WHAT IS NEEDED.
Please quote exactly the lines below from the line containing "of the original" to the line containing "After this conflict", both lines included, and nothing else.

LISTED RECORDS.
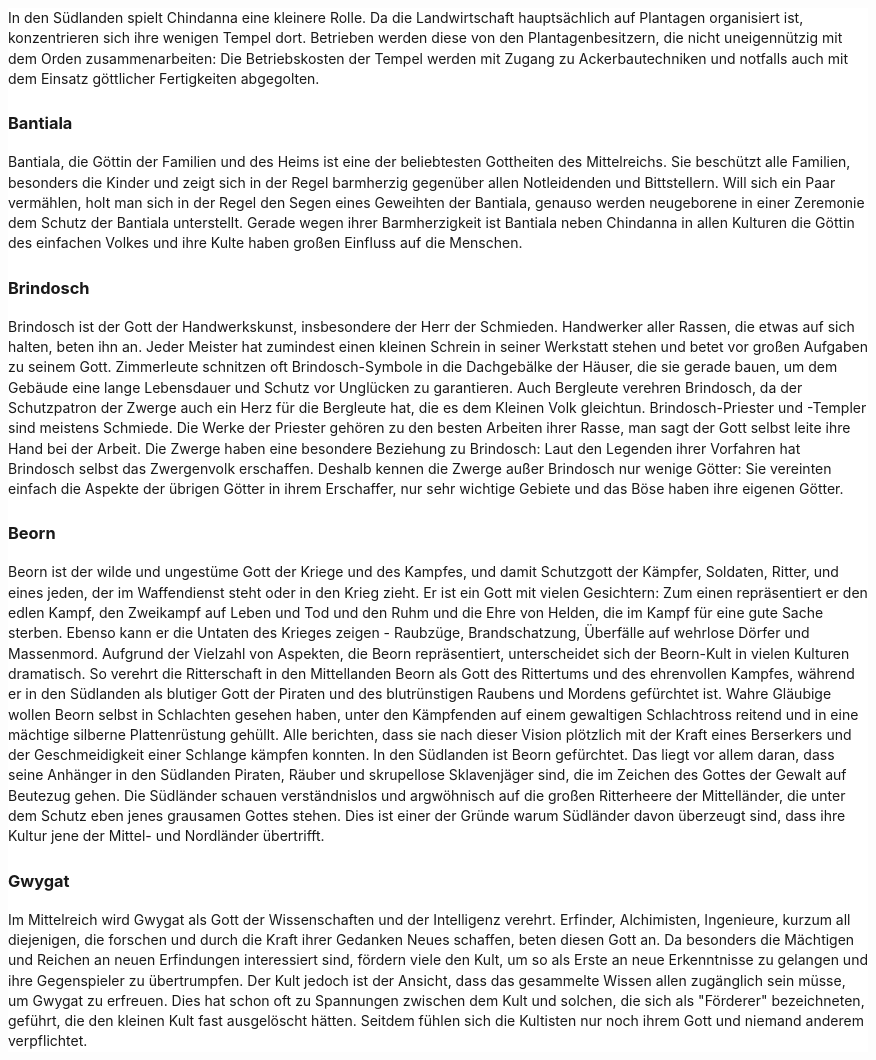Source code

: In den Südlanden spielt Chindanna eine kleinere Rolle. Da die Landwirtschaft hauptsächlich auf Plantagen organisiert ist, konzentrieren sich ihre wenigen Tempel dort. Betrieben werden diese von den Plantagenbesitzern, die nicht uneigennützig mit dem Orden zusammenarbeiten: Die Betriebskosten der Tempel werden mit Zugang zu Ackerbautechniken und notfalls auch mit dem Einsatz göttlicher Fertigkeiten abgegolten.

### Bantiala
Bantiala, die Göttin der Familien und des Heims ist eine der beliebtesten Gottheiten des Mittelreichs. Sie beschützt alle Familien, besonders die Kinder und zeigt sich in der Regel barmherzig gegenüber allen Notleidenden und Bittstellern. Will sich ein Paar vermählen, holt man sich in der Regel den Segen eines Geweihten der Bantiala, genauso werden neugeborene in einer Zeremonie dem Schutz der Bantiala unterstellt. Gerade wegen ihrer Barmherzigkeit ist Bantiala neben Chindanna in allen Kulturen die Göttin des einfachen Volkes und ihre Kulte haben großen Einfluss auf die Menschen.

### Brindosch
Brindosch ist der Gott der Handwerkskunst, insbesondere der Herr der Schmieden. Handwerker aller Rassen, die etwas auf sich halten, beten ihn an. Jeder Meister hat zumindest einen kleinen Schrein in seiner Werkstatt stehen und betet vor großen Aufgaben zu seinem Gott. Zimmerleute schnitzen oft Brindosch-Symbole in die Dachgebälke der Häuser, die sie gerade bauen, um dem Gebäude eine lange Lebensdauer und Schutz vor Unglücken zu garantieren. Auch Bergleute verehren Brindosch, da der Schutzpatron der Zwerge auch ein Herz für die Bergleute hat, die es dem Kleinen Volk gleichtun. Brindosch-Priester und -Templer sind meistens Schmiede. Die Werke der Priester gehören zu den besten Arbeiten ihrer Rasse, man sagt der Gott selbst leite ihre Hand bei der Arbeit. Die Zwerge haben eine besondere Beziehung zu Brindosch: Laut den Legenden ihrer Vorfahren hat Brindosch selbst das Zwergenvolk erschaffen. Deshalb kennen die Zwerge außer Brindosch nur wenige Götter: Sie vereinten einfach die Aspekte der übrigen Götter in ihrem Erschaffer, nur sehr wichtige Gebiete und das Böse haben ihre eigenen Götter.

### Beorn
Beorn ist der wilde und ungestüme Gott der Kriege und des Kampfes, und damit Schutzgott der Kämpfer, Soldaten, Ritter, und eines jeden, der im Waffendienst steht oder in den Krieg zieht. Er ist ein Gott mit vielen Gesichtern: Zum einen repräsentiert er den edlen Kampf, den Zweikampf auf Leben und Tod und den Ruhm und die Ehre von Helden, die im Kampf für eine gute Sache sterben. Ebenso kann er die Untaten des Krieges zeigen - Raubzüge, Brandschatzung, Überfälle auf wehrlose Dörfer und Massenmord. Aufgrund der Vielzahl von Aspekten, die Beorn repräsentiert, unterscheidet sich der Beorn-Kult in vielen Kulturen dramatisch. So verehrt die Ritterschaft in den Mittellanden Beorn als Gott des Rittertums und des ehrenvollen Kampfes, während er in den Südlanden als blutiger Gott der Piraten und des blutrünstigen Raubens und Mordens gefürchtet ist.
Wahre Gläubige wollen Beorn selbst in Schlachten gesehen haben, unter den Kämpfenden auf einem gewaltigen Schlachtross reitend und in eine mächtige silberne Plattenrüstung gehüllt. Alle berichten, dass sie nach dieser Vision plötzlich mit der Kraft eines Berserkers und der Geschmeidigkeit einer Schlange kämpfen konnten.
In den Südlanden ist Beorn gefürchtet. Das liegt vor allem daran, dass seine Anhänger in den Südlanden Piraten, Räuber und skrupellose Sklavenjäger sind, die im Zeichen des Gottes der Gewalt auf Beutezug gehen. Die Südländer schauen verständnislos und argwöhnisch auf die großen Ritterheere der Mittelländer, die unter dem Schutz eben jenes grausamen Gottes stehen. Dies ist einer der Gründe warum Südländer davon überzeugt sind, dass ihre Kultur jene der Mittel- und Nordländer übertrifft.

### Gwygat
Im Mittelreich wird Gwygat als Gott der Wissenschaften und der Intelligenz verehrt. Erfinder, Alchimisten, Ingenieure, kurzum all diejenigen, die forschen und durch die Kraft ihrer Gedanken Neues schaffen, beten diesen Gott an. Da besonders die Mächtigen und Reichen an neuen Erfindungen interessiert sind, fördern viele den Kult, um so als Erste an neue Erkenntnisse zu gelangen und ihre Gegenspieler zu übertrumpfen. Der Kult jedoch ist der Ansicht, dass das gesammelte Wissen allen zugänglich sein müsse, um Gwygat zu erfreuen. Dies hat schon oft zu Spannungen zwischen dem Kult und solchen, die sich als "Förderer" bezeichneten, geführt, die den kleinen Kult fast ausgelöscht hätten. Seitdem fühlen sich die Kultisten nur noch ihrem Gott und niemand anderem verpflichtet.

---

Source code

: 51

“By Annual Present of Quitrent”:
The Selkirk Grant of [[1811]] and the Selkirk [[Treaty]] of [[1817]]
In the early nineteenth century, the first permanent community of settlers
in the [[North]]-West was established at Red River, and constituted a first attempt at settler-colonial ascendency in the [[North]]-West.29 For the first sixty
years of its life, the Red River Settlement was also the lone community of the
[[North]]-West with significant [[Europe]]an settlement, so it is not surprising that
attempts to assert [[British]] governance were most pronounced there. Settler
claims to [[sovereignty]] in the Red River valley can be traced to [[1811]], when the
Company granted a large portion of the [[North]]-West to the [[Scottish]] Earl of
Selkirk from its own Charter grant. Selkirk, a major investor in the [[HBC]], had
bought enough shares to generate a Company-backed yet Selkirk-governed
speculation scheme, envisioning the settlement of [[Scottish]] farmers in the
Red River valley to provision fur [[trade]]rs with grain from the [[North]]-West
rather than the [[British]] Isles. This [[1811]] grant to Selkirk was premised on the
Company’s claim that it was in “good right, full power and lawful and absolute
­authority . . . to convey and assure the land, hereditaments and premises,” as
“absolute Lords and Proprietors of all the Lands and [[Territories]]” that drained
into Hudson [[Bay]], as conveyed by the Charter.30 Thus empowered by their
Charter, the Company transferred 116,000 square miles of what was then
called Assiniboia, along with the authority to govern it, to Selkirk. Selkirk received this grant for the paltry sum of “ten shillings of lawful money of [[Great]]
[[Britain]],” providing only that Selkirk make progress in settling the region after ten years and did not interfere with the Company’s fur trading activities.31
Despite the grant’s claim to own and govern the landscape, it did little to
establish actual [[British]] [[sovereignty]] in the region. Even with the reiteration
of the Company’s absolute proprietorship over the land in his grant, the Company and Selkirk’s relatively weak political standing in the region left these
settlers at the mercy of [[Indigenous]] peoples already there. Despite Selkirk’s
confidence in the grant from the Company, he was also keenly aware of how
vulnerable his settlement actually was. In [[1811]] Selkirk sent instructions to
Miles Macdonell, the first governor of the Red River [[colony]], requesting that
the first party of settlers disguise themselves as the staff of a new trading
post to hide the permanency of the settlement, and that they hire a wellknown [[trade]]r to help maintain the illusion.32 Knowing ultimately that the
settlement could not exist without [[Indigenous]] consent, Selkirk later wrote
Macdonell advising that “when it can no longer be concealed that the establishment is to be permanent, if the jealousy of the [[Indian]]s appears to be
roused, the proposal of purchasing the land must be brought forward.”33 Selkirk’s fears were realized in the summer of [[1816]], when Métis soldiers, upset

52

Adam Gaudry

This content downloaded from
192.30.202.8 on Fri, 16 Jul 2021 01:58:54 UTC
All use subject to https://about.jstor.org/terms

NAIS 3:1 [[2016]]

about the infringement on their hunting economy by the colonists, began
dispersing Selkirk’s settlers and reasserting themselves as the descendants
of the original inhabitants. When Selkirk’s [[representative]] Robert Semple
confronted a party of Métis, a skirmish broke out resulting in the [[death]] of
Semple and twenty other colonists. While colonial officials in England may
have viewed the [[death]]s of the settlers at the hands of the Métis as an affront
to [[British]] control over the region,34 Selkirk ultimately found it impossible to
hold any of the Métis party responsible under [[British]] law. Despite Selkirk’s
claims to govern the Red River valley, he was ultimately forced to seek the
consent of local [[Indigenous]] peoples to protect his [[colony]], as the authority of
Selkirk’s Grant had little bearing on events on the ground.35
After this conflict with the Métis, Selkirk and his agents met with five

---

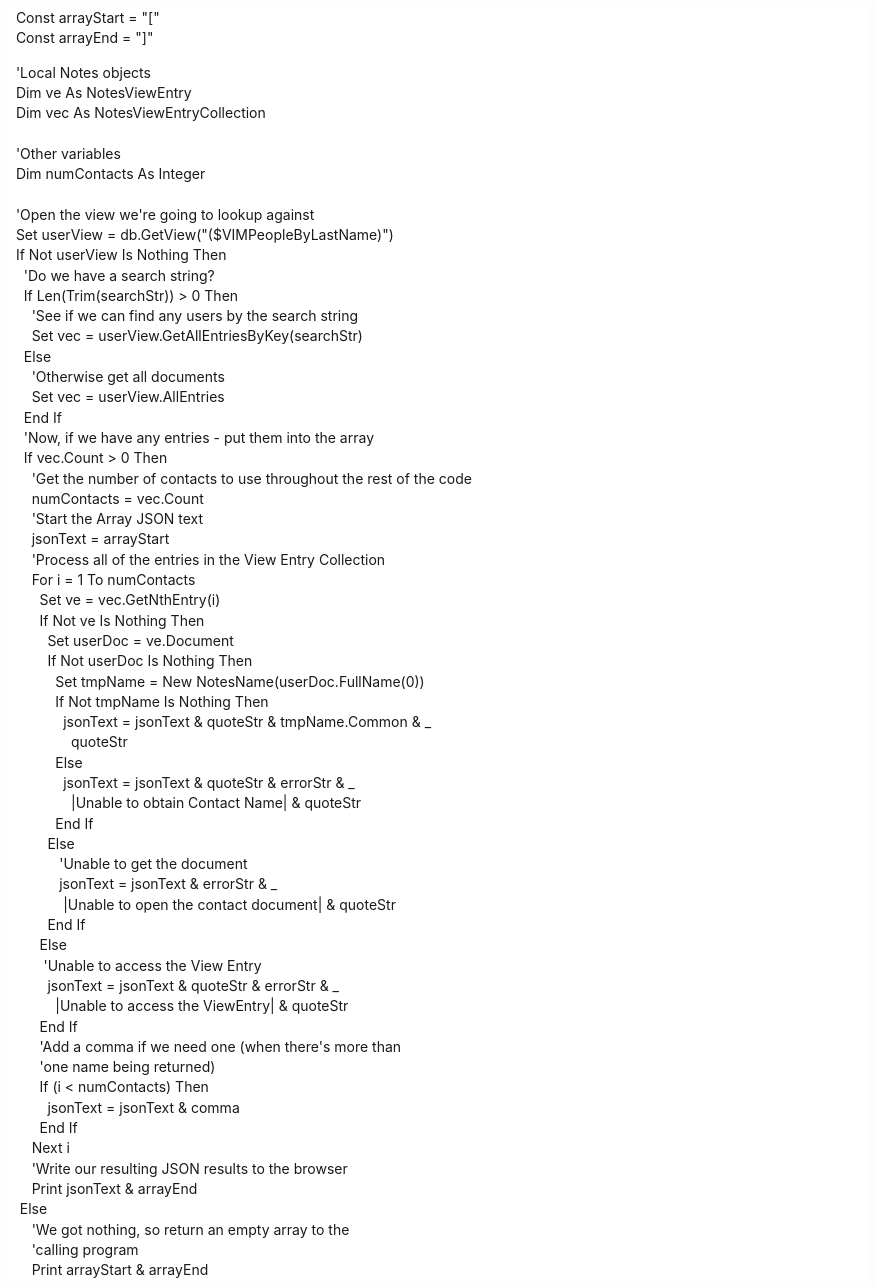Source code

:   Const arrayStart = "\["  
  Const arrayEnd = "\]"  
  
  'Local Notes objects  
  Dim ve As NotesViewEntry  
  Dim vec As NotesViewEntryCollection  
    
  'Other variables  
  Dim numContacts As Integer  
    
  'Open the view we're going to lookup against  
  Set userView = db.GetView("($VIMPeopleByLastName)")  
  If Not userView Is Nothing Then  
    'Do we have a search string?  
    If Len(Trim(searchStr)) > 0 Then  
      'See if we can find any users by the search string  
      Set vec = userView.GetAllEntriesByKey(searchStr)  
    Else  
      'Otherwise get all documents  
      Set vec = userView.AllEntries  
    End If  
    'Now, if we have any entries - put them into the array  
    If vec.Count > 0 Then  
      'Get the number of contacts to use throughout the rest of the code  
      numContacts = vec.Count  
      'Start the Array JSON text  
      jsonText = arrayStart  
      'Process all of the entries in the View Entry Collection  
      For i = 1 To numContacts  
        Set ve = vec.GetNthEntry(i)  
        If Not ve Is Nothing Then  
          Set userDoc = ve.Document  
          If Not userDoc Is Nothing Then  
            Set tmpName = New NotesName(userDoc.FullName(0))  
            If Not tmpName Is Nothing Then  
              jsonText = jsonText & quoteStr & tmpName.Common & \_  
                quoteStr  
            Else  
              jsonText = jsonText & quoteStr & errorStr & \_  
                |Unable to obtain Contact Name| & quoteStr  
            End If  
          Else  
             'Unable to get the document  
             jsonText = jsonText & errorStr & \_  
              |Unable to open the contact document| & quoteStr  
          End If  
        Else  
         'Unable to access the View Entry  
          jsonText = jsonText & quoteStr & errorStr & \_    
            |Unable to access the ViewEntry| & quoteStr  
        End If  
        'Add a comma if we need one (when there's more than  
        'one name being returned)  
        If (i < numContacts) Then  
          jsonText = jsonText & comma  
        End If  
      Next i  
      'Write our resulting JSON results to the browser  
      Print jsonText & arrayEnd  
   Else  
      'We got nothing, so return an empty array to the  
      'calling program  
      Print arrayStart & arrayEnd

REPLY.
of the original inhabitants. When Selkirk’s [[representative]] Robert Semple
confronted a party of Métis, a skirmish broke out resulting in the [[death]] of
Semple and twenty other colonists. While colonial officials in England may
have viewed the [[death]]s of the settlers at the hands of the Métis as an affront
to [[British]] control over the region,34 Selkirk ultimately found it impossible to
hold any of the Métis party responsible under [[British]] law. Despite Selkirk’s
claims to govern the Red River valley, he was ultimately forced to seek the
consent of local [[Indigenous]] peoples to protect his [[colony]], as the authority of
Selkirk’s Grant had little bearing on events on the ground.35
After this conflict with the Métis, Selkirk and his agents met with five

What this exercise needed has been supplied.